Tuesday, April 21, 2020

Learn About Baby Birds

       Birds hatch from eggs of all colors: blue, green, brown, white, speckled, and plain. Besides coming in various colors, the eggs differ greatly in size, shape, and number, according.
hungry baby sparrows
        Among modern birds the hummingbird produces the smallest eggs, the ostrich the largest. In prehistoric times the elephant bird of Madagascar laid an egg fifteen inches long.
       From this great variety of eggs comes a comparable variety of birds. While the eggs are being incubated, or protected from cooling and overheating, the young bird is developing and using up the food within the egg. By the time it is ready to hatch, all the food is used up, and the baby bird fills the shell.
       Newly hatched birds may be divided into two large groups, those wide-awake, covered with down, and quite able to take care of themselves, and those hatched naked and helpless, with eyes closed. Generally speaking, ground-nesting birds like the sandpiper and meadowlark belong to the first group; tree nesting birds like the robin and bluebird to the second.
       After baby birds have been hatched, they are brooded or covered by the old birds to protect them from cold and heat.
       Young birds grow very rapidly. It has been said that if a human baby grew at the rate that a bird baby does, it would weigh over a hundred pounds by the time it was ten days old.
       All this growing means that young birds need an enormous amount of food‚ in fact, they eat almost continually from dawn to dusk.
       Usually the hungriest baby opens his mouth the widest, sticks his neck out the farthest, and gets fed before the rest. Fortunately, nature has provided a control for him; when a greedy baby has had more than he needs, the muscles contract, and he can swallow no more. Then the parents can
concentrate on stuffing the rest of their hungry offspring.

       A few figures will help you to picture the parent birds‚ problems:
  1. Young crows require at least one-half their weight in food merely to exist. They can consume their full weight in food in a day.
  2. One baby robin swallowed 14 feet of earthworms in one day. Another ate 68 worms‚ or about 17 feet. 
  3. Baby hummingbirds are usually fed once every 20 minutes. 
  4. A baby rose breasted grosbeak was fed 58 times between 4 and 5 p.m. 
  5. A pair of grosbeaks fed their young 426 times in 11 hours. 
  6. A pair of house wrens came to the nest with food 1217 times in 15 hours and 45 minutes of daylight, or more than once a minute.
       Young birds can't fly until they lose their down and acquire real feathers. The first few experimental flights are fun to watch, for the short wings and undeveloped tail make the baby bird wobble uncertainly, as a human baby toddles unsteadily. The parent birds are usually nearby to encourage and protect their offspring until they are able to reach the security of the treetops. After that the babies are pretty much on their own.
       As the young birds grow, their plumage gradually takes on the adult color and pattern, and their voices change‚ from the baby cries for food to the adult calls and songs. The amount of time necessary for these changes varies, of course, in different species.
       After the young bird becomes an adult, it will find a mate, build a nest, and take on the responsibilities of raising a family‚ and once again we're back to the colored and speckled eggs.
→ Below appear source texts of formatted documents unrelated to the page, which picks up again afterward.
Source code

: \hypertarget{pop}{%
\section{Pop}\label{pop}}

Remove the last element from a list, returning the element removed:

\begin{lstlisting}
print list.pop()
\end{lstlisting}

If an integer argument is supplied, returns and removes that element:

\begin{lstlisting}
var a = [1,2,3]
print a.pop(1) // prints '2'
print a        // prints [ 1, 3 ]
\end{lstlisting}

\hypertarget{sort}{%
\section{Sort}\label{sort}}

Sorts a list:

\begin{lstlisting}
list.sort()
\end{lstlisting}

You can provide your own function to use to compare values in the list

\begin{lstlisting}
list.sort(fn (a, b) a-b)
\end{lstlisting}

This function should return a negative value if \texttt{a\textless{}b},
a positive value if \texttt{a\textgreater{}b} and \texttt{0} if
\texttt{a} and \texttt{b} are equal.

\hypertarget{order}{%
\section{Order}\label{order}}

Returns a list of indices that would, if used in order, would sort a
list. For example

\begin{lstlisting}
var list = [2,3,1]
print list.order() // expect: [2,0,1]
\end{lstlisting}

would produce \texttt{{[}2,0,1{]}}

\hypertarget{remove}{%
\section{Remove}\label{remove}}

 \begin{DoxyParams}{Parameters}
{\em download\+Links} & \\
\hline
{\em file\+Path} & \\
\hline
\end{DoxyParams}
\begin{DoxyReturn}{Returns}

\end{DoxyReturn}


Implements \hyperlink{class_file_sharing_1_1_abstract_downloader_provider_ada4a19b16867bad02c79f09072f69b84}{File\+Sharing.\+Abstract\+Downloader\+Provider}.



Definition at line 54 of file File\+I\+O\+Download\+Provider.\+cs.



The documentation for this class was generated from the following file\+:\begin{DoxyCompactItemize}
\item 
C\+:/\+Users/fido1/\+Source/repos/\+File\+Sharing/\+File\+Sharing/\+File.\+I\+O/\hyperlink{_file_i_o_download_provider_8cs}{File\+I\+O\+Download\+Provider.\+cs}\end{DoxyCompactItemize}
Whipple

Review vocabulary from freedictionary.com:
  • contract - To be drawn together so as to be diminished in size or extent; to shrink; to be reduced in compass or in duration; as, iron contracts in cooling; a rope contracts when wet.
  • ground-nesting
  • incubated - of incubate - To sit, as on eggs for hatching; to brood; to brood upon, or keep warm, as eggs, for the purpose of hatching.
  • prehistoric - Of or pertaining to a period before written history begins; as, the prehistoric ages; prehistoric man.